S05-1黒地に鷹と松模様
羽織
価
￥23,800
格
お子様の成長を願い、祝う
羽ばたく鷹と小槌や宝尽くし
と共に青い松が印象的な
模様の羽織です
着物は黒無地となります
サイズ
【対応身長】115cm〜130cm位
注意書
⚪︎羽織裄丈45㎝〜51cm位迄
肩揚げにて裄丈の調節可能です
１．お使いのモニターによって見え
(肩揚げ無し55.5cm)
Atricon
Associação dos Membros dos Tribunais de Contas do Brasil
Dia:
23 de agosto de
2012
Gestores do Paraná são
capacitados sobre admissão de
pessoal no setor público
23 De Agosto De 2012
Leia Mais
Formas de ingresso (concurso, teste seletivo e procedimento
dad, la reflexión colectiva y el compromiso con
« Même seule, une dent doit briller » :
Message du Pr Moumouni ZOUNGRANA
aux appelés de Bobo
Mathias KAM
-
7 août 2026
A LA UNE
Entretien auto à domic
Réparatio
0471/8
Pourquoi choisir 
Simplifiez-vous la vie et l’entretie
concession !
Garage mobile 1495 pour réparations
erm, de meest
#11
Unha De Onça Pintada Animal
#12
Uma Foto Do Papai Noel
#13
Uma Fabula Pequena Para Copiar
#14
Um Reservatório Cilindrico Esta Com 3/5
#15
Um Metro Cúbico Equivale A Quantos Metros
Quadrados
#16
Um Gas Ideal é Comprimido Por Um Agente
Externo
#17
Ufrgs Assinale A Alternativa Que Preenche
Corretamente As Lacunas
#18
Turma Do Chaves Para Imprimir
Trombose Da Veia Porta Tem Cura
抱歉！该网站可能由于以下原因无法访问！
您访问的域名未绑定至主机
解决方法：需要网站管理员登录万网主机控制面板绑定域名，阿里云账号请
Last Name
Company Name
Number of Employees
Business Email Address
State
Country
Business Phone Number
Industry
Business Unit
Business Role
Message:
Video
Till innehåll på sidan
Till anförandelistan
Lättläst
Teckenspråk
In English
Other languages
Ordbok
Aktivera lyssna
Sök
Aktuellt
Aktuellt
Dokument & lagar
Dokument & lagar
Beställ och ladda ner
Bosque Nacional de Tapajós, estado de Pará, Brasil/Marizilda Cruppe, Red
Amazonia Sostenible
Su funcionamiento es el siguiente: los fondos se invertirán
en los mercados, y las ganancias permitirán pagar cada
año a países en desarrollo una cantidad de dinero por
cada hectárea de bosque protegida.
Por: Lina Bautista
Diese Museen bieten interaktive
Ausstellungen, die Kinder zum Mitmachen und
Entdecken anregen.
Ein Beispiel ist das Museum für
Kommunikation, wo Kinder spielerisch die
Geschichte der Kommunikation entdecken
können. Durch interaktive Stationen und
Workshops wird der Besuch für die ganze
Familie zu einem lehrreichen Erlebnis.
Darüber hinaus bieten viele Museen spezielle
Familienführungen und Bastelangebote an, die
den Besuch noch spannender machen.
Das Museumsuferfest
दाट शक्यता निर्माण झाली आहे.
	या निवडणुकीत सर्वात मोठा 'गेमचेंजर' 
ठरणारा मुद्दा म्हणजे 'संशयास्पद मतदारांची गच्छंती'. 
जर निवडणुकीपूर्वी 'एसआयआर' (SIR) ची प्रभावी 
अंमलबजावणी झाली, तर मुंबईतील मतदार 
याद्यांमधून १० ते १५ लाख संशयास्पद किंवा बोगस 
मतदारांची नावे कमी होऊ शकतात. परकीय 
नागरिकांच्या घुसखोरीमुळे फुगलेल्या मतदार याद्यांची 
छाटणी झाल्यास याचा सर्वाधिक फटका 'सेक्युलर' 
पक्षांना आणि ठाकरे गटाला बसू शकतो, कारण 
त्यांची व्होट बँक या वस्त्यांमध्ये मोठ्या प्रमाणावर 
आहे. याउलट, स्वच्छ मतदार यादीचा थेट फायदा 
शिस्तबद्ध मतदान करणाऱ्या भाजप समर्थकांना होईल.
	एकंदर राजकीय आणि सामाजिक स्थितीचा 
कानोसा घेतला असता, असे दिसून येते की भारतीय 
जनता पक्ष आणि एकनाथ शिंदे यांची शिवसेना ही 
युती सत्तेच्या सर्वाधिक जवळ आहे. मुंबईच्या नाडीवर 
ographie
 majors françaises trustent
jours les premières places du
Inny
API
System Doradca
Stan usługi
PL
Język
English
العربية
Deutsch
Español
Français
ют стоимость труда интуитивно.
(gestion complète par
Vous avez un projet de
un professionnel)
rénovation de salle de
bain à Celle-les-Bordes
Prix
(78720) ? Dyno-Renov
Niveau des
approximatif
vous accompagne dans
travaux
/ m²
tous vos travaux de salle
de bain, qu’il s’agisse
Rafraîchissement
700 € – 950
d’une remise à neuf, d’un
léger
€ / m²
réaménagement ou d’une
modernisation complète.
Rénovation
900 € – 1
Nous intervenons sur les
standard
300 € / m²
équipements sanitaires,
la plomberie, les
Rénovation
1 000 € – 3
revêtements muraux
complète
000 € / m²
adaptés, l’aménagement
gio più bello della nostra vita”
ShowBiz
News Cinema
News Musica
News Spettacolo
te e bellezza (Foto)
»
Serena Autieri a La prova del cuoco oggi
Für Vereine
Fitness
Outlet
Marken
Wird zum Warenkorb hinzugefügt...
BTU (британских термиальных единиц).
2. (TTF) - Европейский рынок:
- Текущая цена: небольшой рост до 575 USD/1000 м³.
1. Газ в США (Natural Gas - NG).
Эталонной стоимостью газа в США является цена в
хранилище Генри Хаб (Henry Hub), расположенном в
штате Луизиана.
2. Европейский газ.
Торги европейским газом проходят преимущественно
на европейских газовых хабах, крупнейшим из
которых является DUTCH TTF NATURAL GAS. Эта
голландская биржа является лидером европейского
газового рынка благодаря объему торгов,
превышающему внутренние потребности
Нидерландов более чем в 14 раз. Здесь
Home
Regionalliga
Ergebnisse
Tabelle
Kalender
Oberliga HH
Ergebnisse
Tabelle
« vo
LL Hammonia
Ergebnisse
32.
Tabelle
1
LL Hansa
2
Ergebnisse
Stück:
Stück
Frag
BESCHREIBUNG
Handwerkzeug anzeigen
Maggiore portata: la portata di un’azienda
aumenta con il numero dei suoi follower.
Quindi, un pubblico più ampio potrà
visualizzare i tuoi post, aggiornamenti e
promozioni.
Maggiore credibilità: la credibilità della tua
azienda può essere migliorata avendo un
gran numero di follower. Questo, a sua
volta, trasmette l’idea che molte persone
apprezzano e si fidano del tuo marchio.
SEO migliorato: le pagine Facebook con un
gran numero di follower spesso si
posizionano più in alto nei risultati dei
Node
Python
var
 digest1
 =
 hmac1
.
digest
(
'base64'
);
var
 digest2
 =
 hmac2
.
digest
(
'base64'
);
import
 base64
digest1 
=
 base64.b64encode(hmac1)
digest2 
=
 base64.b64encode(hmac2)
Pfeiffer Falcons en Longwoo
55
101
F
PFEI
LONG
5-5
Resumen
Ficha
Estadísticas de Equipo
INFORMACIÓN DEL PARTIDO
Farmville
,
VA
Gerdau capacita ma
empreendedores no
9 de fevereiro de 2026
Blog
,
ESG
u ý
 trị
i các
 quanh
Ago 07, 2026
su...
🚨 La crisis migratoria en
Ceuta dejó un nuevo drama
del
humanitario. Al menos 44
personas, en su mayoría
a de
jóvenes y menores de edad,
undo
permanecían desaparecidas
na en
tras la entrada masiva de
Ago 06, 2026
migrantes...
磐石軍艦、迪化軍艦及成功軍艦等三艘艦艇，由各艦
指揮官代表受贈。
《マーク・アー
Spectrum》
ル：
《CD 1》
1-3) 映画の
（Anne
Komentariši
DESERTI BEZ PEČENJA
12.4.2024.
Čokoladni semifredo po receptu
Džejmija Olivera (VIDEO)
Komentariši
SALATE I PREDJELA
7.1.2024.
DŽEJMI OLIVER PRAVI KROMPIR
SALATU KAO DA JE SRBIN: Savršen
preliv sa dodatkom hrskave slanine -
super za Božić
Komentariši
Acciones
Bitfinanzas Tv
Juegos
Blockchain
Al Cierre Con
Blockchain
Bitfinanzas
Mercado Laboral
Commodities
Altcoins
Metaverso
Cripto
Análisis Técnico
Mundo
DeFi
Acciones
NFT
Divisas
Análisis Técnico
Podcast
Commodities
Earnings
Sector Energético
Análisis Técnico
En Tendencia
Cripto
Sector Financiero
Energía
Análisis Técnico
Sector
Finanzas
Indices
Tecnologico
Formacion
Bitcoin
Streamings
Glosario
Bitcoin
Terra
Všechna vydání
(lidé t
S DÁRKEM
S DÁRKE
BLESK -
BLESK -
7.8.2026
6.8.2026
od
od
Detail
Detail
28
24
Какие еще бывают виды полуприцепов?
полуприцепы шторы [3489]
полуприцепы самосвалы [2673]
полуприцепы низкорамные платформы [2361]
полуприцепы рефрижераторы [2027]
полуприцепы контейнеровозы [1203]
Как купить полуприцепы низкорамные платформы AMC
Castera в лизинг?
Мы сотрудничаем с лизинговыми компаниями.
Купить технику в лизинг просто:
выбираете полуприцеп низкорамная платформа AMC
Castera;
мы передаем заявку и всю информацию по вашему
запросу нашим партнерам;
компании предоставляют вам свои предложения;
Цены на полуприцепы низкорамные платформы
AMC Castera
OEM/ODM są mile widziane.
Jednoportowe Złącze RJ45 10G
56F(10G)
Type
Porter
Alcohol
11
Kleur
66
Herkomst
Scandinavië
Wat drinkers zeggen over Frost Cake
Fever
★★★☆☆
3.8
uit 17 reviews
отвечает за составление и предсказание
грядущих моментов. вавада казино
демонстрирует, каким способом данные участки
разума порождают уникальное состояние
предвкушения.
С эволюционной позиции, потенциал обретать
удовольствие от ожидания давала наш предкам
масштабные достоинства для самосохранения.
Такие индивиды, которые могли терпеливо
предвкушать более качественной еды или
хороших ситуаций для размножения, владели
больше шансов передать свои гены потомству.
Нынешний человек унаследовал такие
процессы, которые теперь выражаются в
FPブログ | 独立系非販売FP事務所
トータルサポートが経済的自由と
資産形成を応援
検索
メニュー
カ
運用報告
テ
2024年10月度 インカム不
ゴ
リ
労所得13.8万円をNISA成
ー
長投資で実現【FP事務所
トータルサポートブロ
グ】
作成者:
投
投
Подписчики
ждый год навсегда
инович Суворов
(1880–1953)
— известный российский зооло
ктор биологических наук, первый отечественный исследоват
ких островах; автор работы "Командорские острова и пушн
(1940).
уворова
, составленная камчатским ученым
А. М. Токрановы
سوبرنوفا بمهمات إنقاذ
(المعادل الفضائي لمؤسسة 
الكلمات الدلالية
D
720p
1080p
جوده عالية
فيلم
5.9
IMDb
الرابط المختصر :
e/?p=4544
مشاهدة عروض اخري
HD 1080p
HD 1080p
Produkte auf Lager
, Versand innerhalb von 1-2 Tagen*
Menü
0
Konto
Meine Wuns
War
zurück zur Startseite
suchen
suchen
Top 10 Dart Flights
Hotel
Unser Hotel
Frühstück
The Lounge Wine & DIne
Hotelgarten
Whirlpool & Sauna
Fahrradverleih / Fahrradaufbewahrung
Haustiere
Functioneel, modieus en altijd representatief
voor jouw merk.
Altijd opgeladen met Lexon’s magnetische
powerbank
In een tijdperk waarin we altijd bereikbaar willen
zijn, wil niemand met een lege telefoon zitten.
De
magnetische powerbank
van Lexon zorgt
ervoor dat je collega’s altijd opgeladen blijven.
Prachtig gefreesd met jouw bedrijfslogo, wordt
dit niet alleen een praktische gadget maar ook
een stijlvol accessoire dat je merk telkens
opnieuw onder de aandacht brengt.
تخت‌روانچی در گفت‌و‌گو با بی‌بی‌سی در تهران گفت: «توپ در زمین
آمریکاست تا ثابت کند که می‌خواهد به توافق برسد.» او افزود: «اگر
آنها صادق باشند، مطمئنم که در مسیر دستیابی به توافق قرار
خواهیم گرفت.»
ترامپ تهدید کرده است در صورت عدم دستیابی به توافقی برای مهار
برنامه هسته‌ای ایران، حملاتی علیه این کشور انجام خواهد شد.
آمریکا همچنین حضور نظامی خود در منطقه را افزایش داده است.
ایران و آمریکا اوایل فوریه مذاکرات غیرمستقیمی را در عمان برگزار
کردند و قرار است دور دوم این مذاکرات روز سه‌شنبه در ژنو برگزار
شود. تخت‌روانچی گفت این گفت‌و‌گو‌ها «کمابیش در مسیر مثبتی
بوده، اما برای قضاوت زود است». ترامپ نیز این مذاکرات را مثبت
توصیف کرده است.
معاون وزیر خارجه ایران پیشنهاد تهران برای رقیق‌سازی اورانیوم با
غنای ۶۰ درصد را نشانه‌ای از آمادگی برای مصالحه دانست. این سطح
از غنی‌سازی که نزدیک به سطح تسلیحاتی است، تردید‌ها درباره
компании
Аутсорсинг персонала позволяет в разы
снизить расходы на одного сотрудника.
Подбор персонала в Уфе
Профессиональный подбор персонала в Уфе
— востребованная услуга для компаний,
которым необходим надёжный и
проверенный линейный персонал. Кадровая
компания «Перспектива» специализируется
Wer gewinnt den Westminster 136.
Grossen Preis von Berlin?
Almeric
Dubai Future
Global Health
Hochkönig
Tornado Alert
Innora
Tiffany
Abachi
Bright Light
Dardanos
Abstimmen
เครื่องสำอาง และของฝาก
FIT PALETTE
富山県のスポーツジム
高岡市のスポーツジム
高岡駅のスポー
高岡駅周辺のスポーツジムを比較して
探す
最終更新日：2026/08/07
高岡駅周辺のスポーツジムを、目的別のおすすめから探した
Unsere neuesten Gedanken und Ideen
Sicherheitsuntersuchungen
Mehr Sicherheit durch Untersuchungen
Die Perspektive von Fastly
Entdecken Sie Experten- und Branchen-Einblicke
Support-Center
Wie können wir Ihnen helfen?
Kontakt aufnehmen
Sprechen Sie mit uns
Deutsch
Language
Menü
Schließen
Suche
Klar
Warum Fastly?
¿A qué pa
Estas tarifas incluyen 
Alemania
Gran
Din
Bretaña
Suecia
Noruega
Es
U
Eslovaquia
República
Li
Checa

☆ ☆ ☆ ☆ ☆

_TASK BRIEF_: Set down exactly, and only, the lines of the data above from the line containing "高岡駅周辺のスポーツジムを、目的別のおすすめから探した" through the last one.

_YOUR RESPONSE_:
高岡駅周辺のスポーツジムを、目的別のおすすめから探した
Unsere neuesten Gedanken und Ideen
Sicherheitsuntersuchungen
Mehr Sicherheit durch Untersuchungen
Die Perspektive von Fastly
Entdecken Sie Experten- und Branchen-Einblicke
Support-Center
Wie können wir Ihnen helfen?
Kontakt aufnehmen
Sprechen Sie mit uns
Deutsch
Language
Menü
Schließen
Suche
Klar
Warum Fastly?
¿A qué pa
Estas tarifas incluyen 
Alemania
Gran
Din
Bretaña
Suecia
Noruega
Es
U
Eslovaquia
República
Li
Checa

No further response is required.